WHAT THE EXERCISE ASKS:
Search the listing below for the word "installation" and copy each line where it appears.

INPUT MATERIAL:
════════

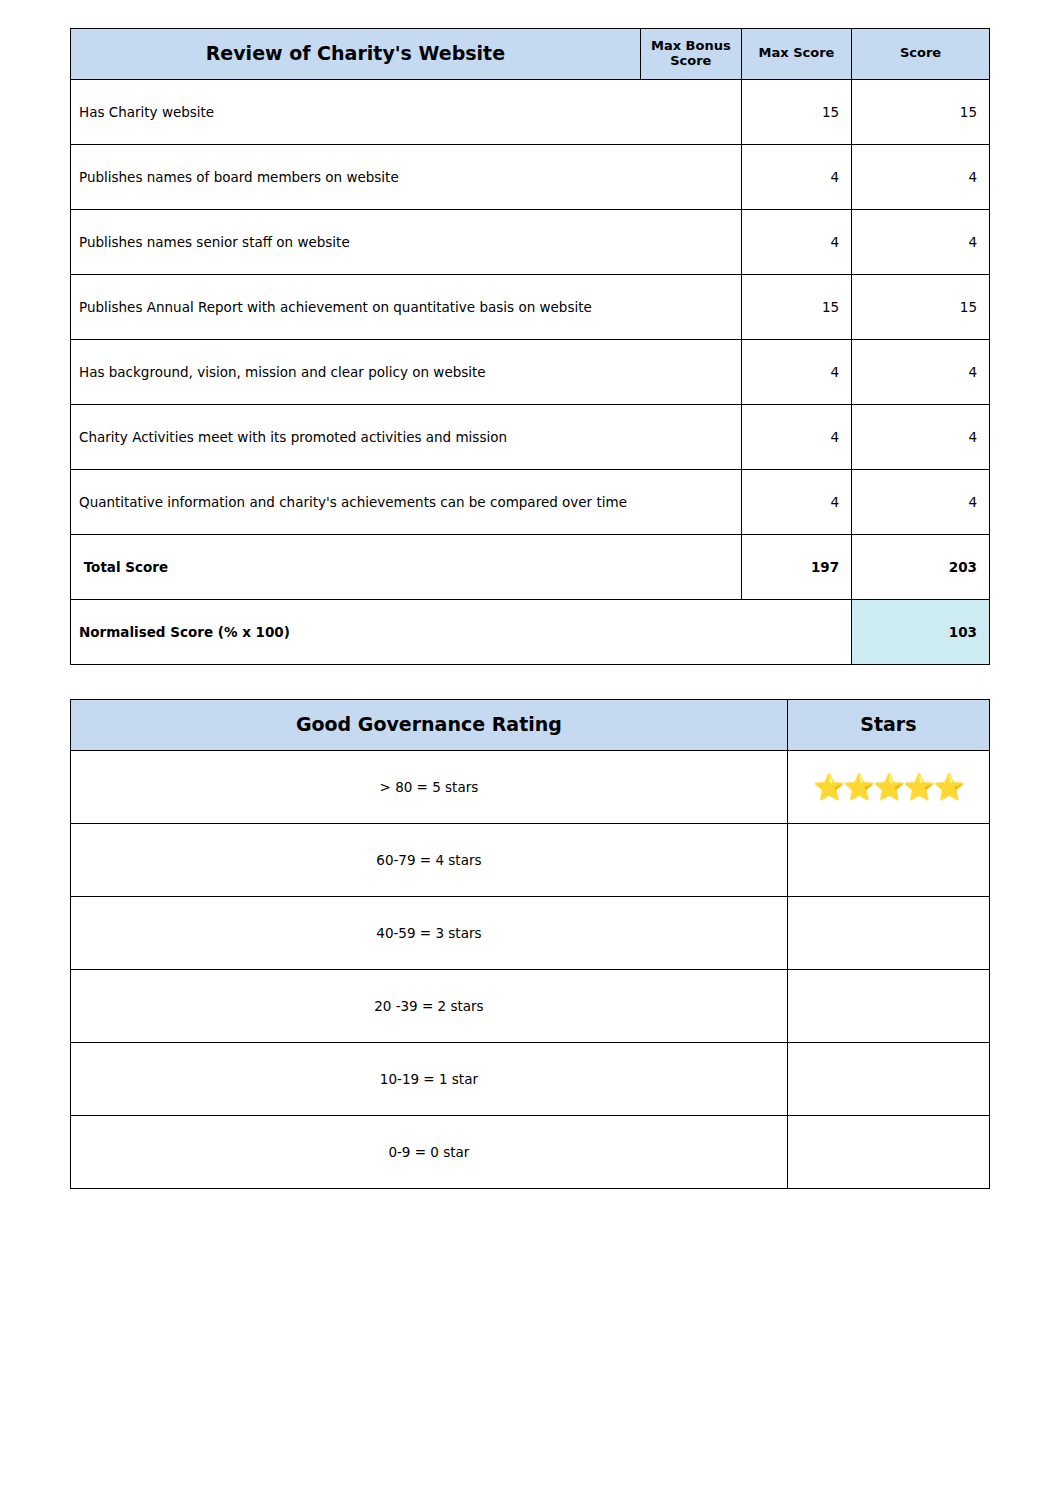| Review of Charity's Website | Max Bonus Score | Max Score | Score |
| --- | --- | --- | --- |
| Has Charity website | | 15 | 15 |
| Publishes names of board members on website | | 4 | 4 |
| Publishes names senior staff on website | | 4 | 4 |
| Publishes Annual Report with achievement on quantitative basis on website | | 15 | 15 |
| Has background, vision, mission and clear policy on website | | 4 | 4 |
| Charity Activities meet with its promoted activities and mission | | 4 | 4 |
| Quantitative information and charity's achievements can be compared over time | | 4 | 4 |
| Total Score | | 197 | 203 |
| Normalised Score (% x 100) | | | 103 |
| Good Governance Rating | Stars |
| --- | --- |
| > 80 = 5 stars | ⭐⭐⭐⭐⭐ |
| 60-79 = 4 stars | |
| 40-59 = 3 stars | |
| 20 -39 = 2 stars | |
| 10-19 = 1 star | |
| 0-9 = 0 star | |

════════

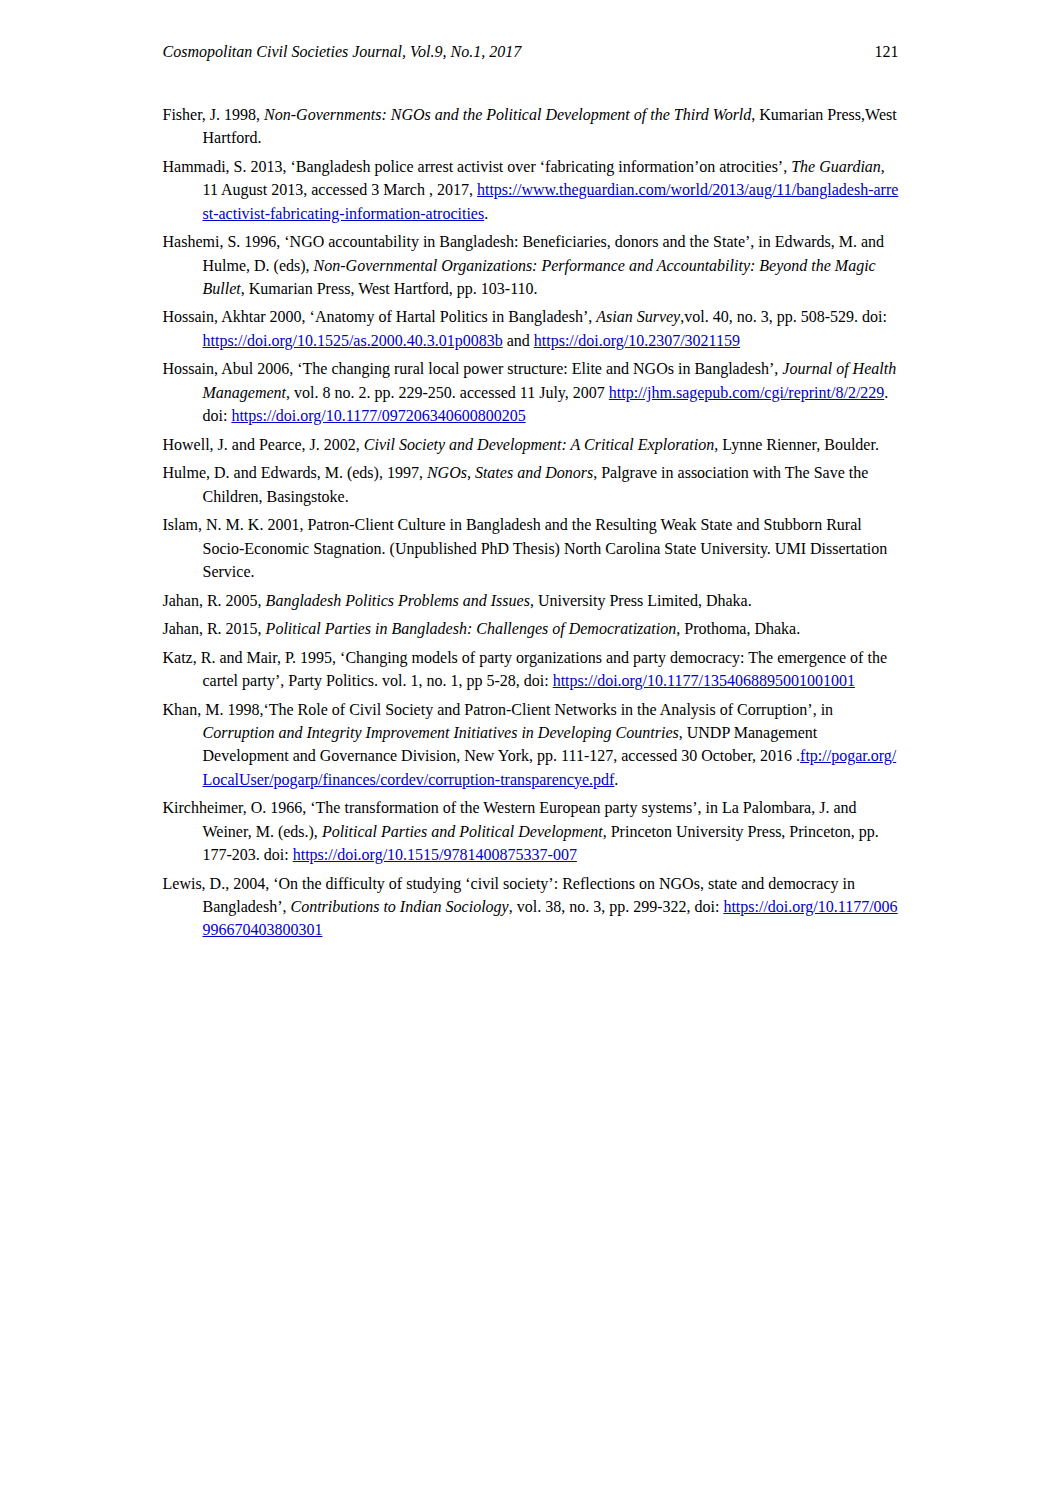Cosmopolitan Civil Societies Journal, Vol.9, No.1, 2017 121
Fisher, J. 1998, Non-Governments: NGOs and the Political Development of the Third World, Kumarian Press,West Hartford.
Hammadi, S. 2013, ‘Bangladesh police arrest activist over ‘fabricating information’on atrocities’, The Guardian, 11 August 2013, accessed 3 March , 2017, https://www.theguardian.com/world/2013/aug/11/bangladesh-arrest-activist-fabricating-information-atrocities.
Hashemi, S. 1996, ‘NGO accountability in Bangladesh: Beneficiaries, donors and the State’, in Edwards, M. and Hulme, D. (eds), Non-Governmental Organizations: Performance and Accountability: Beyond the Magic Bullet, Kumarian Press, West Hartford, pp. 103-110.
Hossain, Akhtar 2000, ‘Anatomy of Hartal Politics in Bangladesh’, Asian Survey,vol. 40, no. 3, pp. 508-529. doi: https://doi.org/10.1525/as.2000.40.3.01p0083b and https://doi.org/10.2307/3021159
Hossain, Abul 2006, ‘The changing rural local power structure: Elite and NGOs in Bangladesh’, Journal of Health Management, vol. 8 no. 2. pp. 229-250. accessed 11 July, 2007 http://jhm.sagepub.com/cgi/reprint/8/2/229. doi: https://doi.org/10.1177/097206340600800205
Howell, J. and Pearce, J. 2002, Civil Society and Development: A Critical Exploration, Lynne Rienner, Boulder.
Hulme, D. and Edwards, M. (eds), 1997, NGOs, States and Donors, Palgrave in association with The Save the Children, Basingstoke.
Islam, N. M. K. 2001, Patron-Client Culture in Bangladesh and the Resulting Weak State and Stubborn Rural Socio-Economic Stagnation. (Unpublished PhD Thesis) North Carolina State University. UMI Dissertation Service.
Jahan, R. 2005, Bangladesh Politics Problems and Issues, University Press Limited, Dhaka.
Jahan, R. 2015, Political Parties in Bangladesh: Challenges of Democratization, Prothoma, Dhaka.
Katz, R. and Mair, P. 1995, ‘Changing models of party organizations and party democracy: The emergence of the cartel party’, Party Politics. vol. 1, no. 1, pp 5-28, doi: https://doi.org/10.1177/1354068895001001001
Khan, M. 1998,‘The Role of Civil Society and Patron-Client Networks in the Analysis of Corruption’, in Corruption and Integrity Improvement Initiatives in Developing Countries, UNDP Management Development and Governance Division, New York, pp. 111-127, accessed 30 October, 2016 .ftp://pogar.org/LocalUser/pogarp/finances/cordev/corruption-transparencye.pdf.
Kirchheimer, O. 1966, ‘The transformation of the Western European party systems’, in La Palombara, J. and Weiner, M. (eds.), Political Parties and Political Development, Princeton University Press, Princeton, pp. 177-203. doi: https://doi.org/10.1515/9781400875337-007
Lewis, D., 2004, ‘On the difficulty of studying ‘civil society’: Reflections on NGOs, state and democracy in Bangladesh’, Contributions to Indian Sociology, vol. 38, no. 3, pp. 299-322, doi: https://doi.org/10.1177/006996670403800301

════════

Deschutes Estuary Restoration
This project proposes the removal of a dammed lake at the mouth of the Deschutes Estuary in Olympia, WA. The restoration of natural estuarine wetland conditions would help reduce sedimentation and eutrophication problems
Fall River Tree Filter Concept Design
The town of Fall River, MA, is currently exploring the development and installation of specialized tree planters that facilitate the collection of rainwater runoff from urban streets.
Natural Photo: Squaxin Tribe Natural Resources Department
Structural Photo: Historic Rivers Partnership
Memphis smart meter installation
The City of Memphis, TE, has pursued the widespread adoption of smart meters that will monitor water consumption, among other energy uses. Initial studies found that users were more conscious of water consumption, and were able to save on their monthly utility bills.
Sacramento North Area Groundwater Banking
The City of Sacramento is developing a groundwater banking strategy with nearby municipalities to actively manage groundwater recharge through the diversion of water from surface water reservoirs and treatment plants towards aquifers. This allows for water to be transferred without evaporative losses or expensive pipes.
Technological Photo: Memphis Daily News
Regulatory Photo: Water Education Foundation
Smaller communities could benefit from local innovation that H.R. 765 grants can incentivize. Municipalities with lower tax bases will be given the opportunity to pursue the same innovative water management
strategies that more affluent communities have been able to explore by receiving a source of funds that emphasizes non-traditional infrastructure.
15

════════

SOLUTION BELOW:
The town of Fall River, MA, is currently exploring the development and installation of specialized tree planters that facilitate the collection of rainwater runoff from urban streets.
Memphis smart meter installation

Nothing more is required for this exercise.